**Supplied text**:
= = = = = = =

# BI278 LAB 8 Notes
## Data Visualization in R
(R- bi278.colby.edu)
Given example dataset:

Utilizing a couple different clustering algorithms, we can explore this data.
## Exercise 1. Ordination and Clustering
#### 1.1 Principal Components Analysis
Ordingation methods are a variety of approaches used to understand multivariate data.
- Principal Components Analysis (PCA) aims to take multiple variables of samples and reduce them into smaller number of variables that capture the similarities and differences among the samples.
- Non-metric multidimensional scaling (NMDS) looks at distances between pairs of samples and tries to figure out how these samples are arranged in multivariate space.
PCA:
1. Utilize the following command to launch the following libraries:
```
x<-c("dendextend", "ggplot2", "vegan", "reshape2", "ggrepel")
lapply(x, require, character.only = TRUE)
```
2. Read in data file as a table named cdata and take a look at it.

= = = = = = =

**Provided data**:
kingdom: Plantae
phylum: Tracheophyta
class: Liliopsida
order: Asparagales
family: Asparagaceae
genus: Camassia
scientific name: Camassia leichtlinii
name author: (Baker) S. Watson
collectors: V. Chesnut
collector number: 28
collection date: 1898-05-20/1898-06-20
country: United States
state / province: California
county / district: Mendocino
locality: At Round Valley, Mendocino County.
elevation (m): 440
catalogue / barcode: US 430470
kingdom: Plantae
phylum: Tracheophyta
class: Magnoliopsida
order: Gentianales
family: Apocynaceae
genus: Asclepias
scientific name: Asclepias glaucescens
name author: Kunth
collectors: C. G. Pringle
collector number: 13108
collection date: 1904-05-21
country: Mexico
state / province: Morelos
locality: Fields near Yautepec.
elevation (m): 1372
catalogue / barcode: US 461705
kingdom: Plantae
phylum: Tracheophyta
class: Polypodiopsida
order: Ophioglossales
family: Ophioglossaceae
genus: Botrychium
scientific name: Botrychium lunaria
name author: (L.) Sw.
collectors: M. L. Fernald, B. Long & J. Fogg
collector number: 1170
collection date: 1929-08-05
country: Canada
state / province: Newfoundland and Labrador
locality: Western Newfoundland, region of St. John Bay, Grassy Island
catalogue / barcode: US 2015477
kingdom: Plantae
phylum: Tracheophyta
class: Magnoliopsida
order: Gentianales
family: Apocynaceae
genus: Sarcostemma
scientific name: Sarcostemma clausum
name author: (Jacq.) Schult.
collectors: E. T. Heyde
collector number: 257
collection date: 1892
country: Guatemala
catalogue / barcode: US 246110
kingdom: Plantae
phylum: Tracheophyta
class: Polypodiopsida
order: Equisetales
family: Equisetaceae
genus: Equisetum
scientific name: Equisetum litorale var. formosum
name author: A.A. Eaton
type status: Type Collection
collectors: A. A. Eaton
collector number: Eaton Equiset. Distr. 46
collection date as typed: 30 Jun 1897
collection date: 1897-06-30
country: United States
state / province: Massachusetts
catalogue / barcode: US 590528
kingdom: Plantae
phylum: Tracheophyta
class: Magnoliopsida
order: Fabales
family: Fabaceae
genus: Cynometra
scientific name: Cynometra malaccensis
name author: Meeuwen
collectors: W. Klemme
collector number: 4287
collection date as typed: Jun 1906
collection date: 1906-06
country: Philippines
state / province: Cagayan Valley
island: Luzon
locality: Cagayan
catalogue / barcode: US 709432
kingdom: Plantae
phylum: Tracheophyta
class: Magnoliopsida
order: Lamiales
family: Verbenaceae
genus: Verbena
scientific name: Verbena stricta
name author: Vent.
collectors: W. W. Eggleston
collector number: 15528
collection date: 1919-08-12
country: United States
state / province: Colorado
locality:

= = = = = = =

**Work instructions**:
**A.** List every R library named in the command in the lab notes.
**B.** In the lab notes, what name is the data file's table supposed to have when it is read in?

**Expected responses**:
**A.** dendextend, ggplot2, vegan, reshape2, ggrepel

**B.** cdata